Shelley E. Scarpino, Ph.D., is Associate Professor of Speech Pathology in the Department of Communication Sciences and Disorders. She serves as coordinator for the Master of Science in Speech-Language Pathology Program and as Director of Clinical Education. Dr. Scarpino earned her doctoral degree in Communication Sciences and Disorders from Pennsylvania State University, and her M.S. in Speech Pathology and B.S. in Elementary Education from Bloomsburg University. 

Dr. Scarpino has worked clinically as a speech-language pathologist in early intervention (birth-to-three and three-five) programs, as a contracted SLP in a charter school, and as a full-time SLP in acute care, sub-acute care, and long-term rehabilitation settings. She has also worked as a graduate clinical supervisor at the Bloomsburg University Speech and Hearing Clinic.

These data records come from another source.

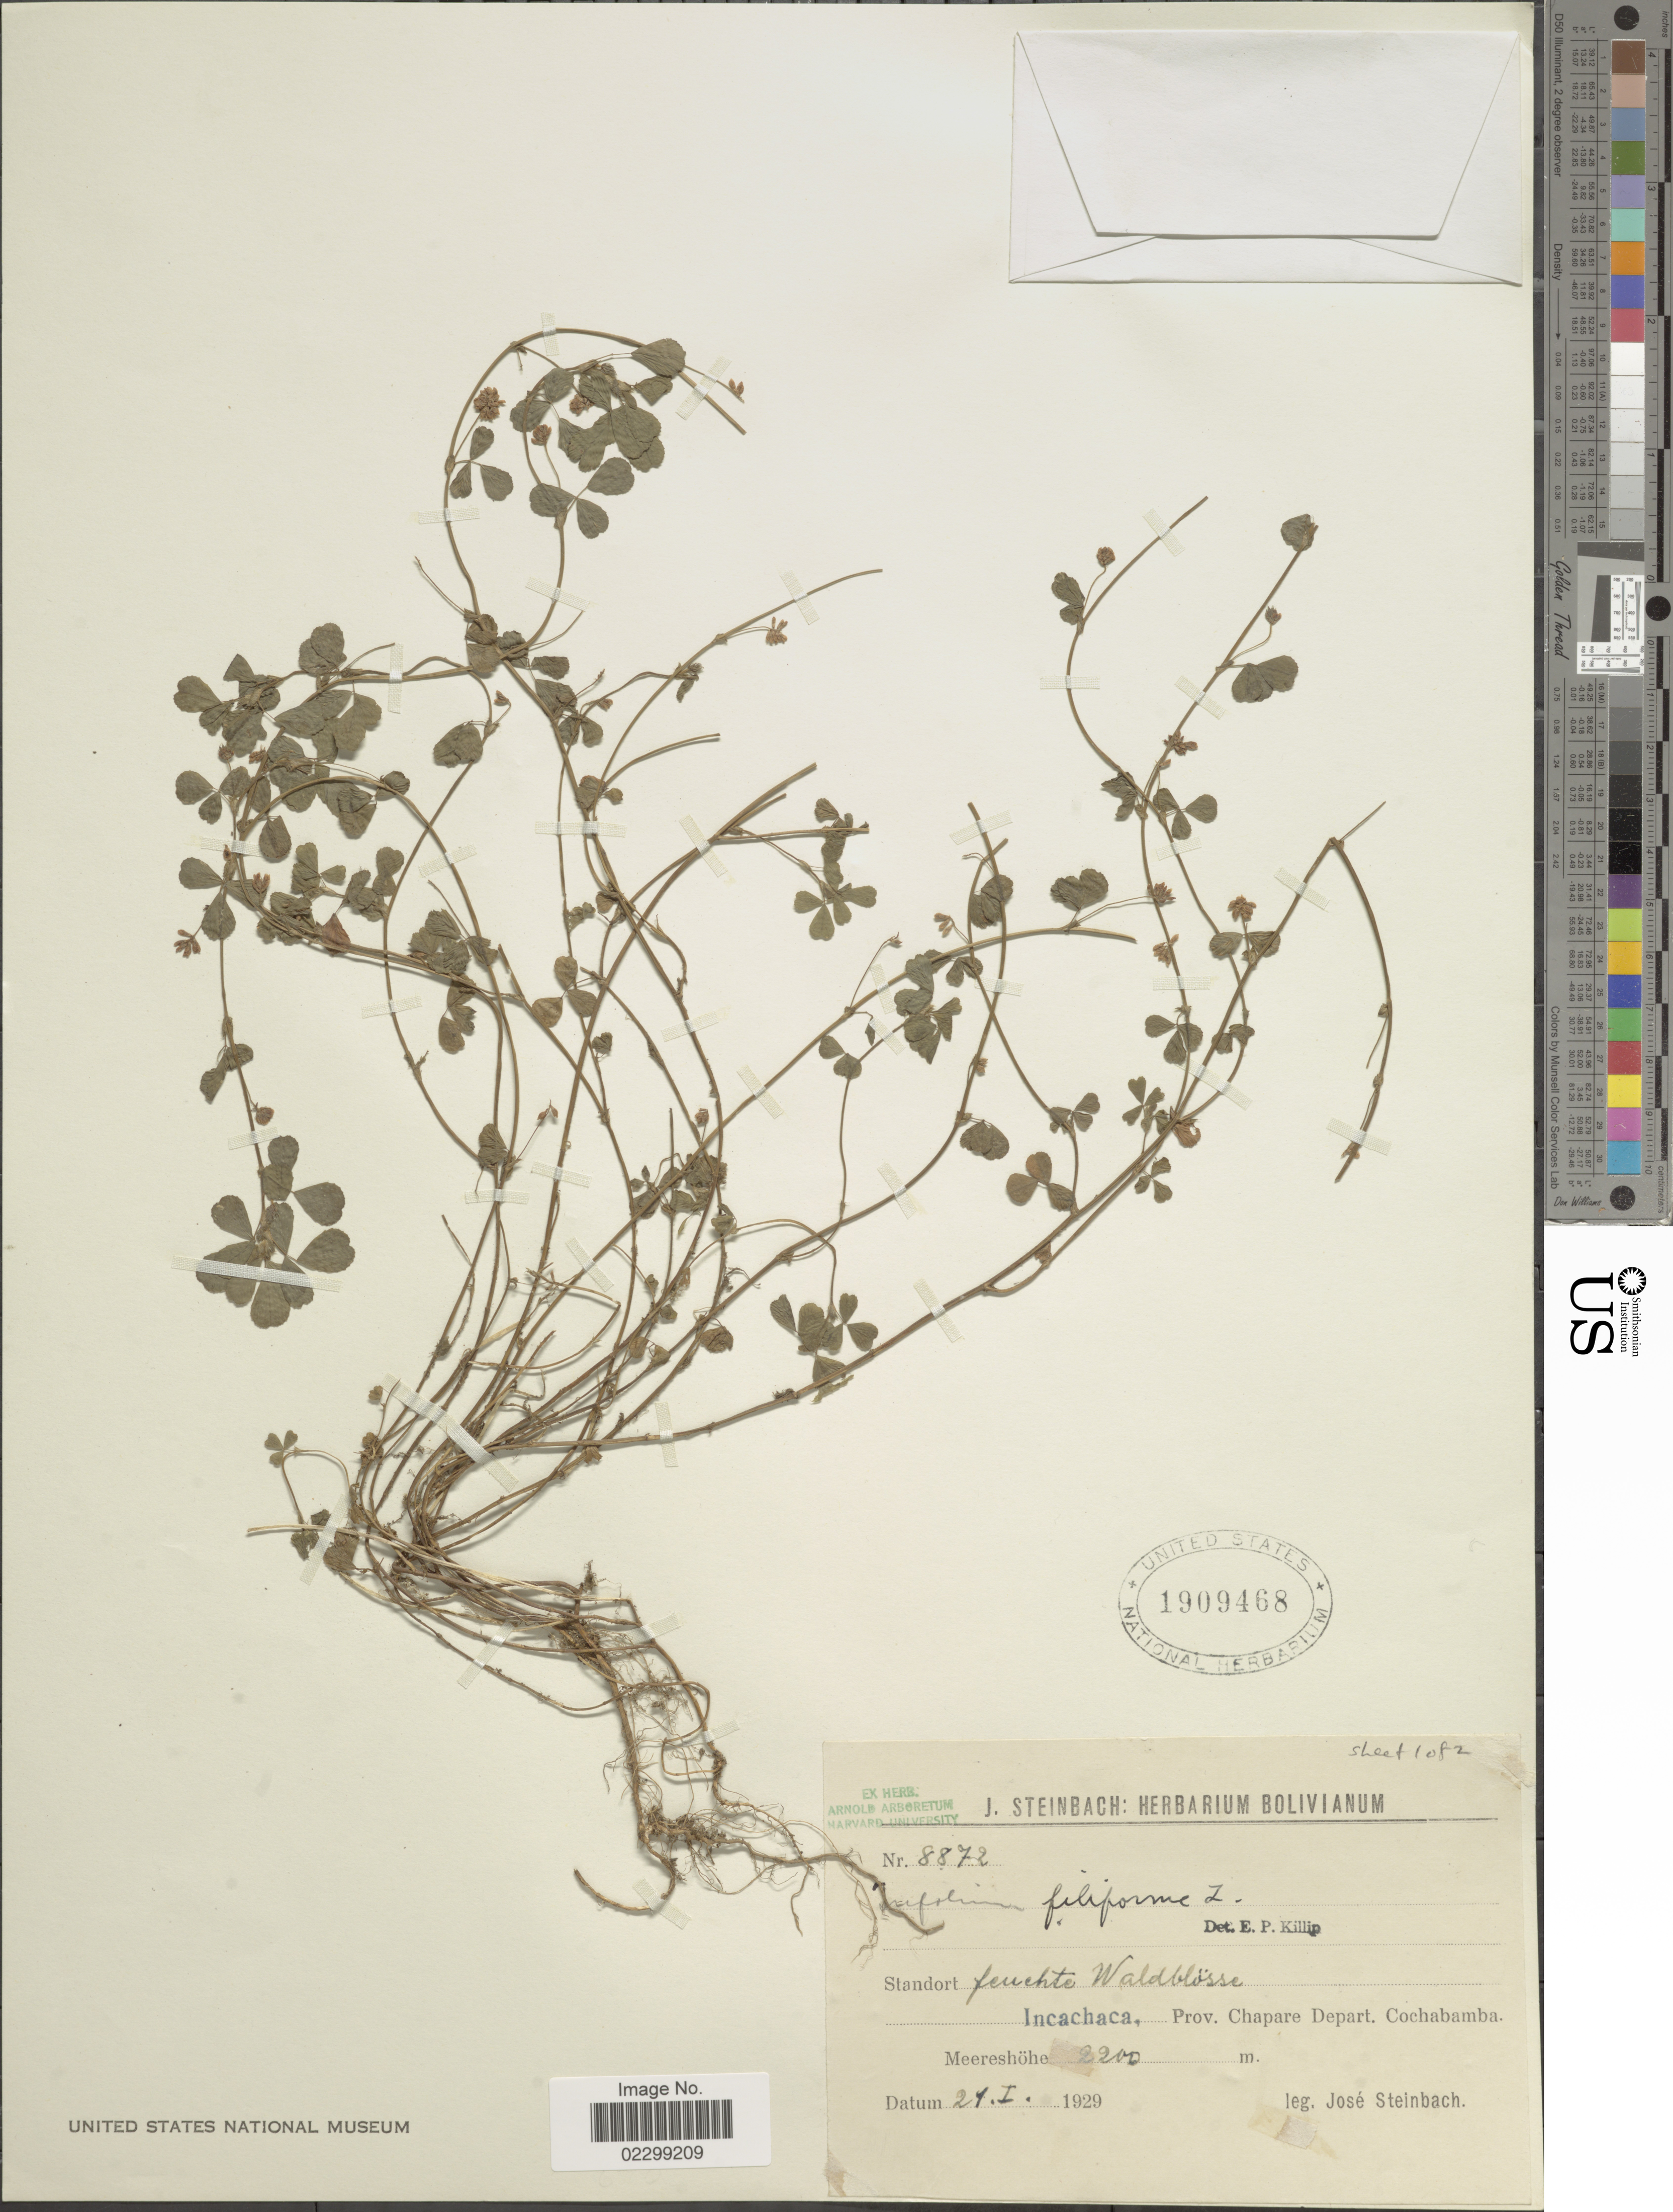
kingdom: Plantae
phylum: Tracheophyta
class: Magnoliopsida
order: Fabales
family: Fabaceae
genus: Trifolium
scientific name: Trifolium dubium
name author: Sibth.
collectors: J. Steinbach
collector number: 8872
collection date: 1929-01-27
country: Bolivia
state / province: Cochabamba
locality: Standort feuchte Waldblösse, Incachaca, Prov. Chapare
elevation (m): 2200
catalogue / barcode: US 1909468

Dr. Scarpino’s research focuses on the development of speech, language and early literacy skills in preschoolers, with a particular focus on Spanish-English speaking children. She has worked as an investigator on several federally funded research projects aimed at developing instruments for use in the assessment of Spanish-English speaking preschoolers including the Bilingual Phonological Assessment (BIPA; Miccio & Hammer, 2006), the Center for Early Care and Education Research, Dual Language Learners (CECER-DLL) Parent Questionnaire (Hammer, Cycyk, Scarpino, et al.2014) and the CECER-DLL Teacher Questionnaire (Hammer, Scarpino, Cycyk, et al.2014). Dr. Scarpino is currently co-principal investigator on a project funded by the Institute of Education Sciences, U.S. Department of Education, with a goal of developing the Bilingual Assessment of Phonological Sensitivity (BAPS). She is also currently co-investigator on a project funded by the Pennsylvania State System of Higher Education Faculty Professional Development Council which examines contralateral suppression of stimulus frequency otoacoustic emissions in children with language impairment. Dr. Scarpino has presented her research at national and international conferences and has had her work published in the International Journal of Bilingual Education and Bilingualism; the Journal of Speech-Language and Hearing Research, the American Journal of Speech-Language Pathology, the Journal of Research in Reading, and Bilingualism: Language and Cognition, among others.

Dr. Scarpino teaches undergraduate courses in language development and disorders. At the graduate level, she teaches courses in speech sound disorders, preschool and school-age language disorders, fluency disorders, and clinical methods.